D. Advocate through a Resolution or otherwise that the U.S. Treasury embark on a concentrated, multi-pronged effort to increase affordable loan modifications made through the Troubled Asset Relief Program (TARP).

E. Advocate through a Resolution or otherwise that Congress and the President close the bankruptcy loophole and allow federal bankruptcy judges to modify the mortgage loan on a person's primary residence in bankruptcy, and prevent hundreds of thousands of foreclosures.

Policy Objective #2

Reform the mortgage system, increase consumer protections and improve enforcement.
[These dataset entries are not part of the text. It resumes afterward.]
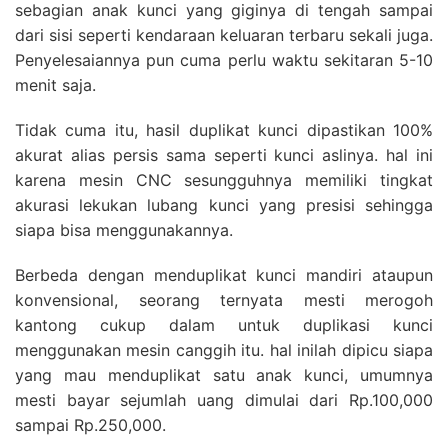
sebagian anak kunci yang giginya di tengah sampai
dari sisi seperti kendaraan keluaran terbaru sekali juga.
Penyelesaiannya pun cuma perlu waktu sekitaran 5-10
menit saja.
Tidak cuma itu, hasil duplikat kunci dipastikan 100%
akurat alias persis sama seperti kunci aslinya. hal ini
karena mesin CNC sesungguhnya memiliki tingkat
akurasi lekukan lubang kunci yang presisi sehingga
siapa bisa menggunakannya.
Berbeda dengan menduplikat kunci mandiri ataupun
konvensional, seorang ternyata mesti merogoh
kantong cukup dalam untuk duplikasi kunci
menggunakan mesin canggih itu. hal inilah dipicu siapa
yang mau menduplikat satu anak kunci, umumnya
mesti bayar sejumlah uang dimulai dari Rp.100,000
sampai Rp.250,000.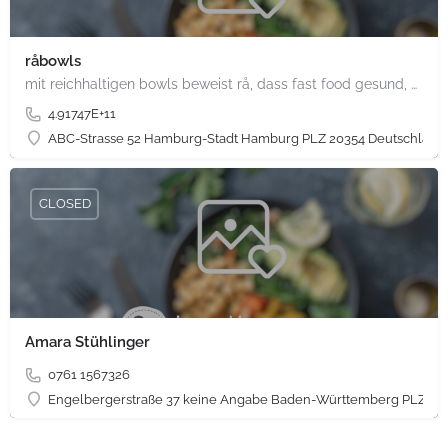
råbowls
mit reichhaltigen bowls beweist rå, dass fast food gesund, nachhaltig und hundertprozentig vegan sein kann.…
4.91747E+11
ABC-Strasse 52 Hamburg-Stadt Hamburg PLZ 20354 Deutschland
CLOSED
Amara Stühlinger
0761 1567326
Engelbergerstraße 37 keine Angabe Baden-Württemberg PLZ 79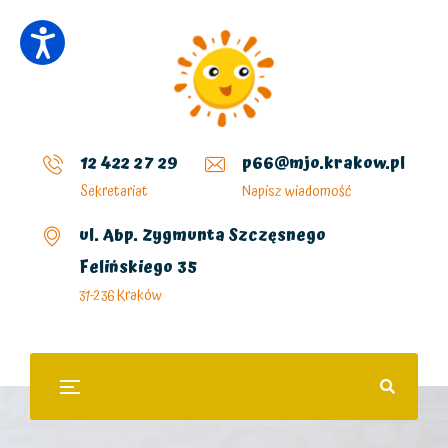
12 422 27 29
p66@mjo.krakow.pl
Sekretariat
Napisz wiadomość
ul. Abp. Zygmunta Szczęsnego
Felińskiego 35
31-236 Kraków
Existing California "predatory lending" law applies only to the highest cost mortgages (few of which have been made in recent years), and other California law regulates little, if any, of the mortgage market. The record foreclosure levels in California, however, are concentrated in the subprime and nontraditional (Alt-A) markets. Recent federal regulations apply only to "higher-priced" mortgages, which generally include subprime loans, but the regulations leave out risky nontraditional mortgages. Moreover, the "guidelines" that California adopted with respect to nontraditional mortgages have no enforcement mechanism. Given California's significant national market share of risky nontraditional loans (in the range of 50% or more), it is all the more important that real reform measures and enforcement mechanisms include nontraditional loans. Similarly, Department of Real Estate-licensed mortgage brokers, who played a significant role in the mortgage boom and bust, have had little regulation and less enforcement. For example, these brokers are not required to place a bond or show a minimum financial net worth for licensing, one of only a handful of states without such a requirement.

Recommended Actions

CRL urges the Legislature and the Governor to do the following:

A. Require that recently expanded federal regulatory protections cover nontraditional mortgage loans in California. These regulations would include basic requirements like evaluating the borrower's ability to repay the loan at full interest rates (not the teaser rates), verifying borrower income, limiting prepayment penalties, and requiring borrowers to make escrow payments for insurance and taxes.

B. Enact legislation to regulate mortgage brokers that would eliminate misaligned incentives and strengthen protections, including 1) imposing strict duties on brokers (including a fiduciary duty); 2) banning yield spread premiums (kickbacks from lenders to brokers for placing borrowers in higher cost loans) on subprime and nontraditional loans; 3) prohibiting brokers from steering borrowers to loans that are more costly than those for which they qualify; 4) imposing a loan suitability-type requirement; and 5) establishing a bond requirement.

C. Enact legislation to prohibit prepayment penalties from all subprime loans. These fees serve to trap families in bad loans, penalize them for improving their credit record, and strip their equity.

D. Enact legislation that includes strong enforcement mechanisms in California, including local enforcement authority, and allowing harmed borrowers to enforce violations and seek redress.

E. Advocate that Congress pass a strong predatory lending bill, like S. 2452 (Dodd).